Solution: Gauss proved (1796): a regular $n$-gon is constructible iff $n=2^k p_1\cdots p_m$ where $p_i$ are distinct Fermat primes. $17=F_2=2^{2^2}+1$ is Fermat prime. The splitting field of $x^{17}-1$ over $\mathbb{Q}$ has Galois group $\mathbb{Z}_{16}$ (cyclic of order $\phi(17)=16$); since $16=2^4$ is a power of 2, the tower of subfields corresponds to a tower of degree-2 extensions — each step constructible by quadratic formula. Hence $\cos(2\pi/17)$ is constructible.
Practice
- Compute $\text{Gal}(\mathbb{Q}(\zeta_n)/\mathbb{Q})$ for $\zeta_n=e^{2\pi i/n}$ and show it is isomorphic to $(\mathbb{Z}/n\mathbb{Z})^*$.
- Prove the Galois group of a separable polynomial permutes its roots faithfully.
- Show the splitting field of $x^3-2$ over $\mathbb{Q}$ has Galois group $S_3$ and find all six intermediate fields.
- Verify Abel-Ruffini for $f(x)=x^5-10x+5$ by computing its Galois group is $S_5$.
Show Answer Key
1. Each $\sigma\in\text{Gal}(\mathbb{Q}(\zeta_n)/\mathbb{Q})$ is determined by $\sigma(\zeta_n)=\zeta_n^a$ with $\gcd(a,n)=1$. The map $\sigma\mapsto a\bmod n$ is an isomorphism $\text{Gal}\cong(\mathbb{Z}/n\mathbb{Z})^*$.
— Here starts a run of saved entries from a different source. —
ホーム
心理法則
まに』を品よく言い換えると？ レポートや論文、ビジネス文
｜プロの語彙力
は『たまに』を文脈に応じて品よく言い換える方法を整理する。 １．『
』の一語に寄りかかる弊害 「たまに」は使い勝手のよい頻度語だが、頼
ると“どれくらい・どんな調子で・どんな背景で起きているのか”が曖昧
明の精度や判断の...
2. The Galois group permutes roots of the minimal polynomial of each element. If $\sigma(\alpha)=\alpha$ for all roots $\alpha$, then $\sigma=\text{id}$ (since the splitting field is generated by these roots). So the action on roots is faithful.
3. Splitting field of $x^3-2$ is $\mathbb{Q}(\sqrt[3]{2},\omega)$ where $\omega=e^{2\pi i/3}$. Degree $=[\mathbb{Q}(\sqrt[3]{2},\omega):\mathbb{Q}]=6$, so $|\text{Gal}|=6$, hence $\text{Gal}\cong S_3$. The six intermediate fields: $\mathbb{Q}(\sqrt[3]{2})$, $\mathbb{Q}(\omega\sqrt[3]{2})$, $\mathbb{Q}(\omega^2\sqrt[3]{2})$ (degree 3, fixed by reflections), $\mathbb{Q}(\omega)$ (degree 2, fixed by $A_3$), plus $\mathbb{Q}$ and the full field.
4. $f(x)=x^5-10x+5$ is irreducible by Eisenstein ($p=5$). $f$ has exactly 3 real roots and 2 complex conjugate roots. A degree-5 irreducible polynomial with exactly 2 complex roots has Galois group $S_5$ (it contains a 5-cycle from irreducibility and a transposition from complex conjugation, which generate $S_5$). Since $S_5$ is not solvable, $f$ is not solvable by radicals.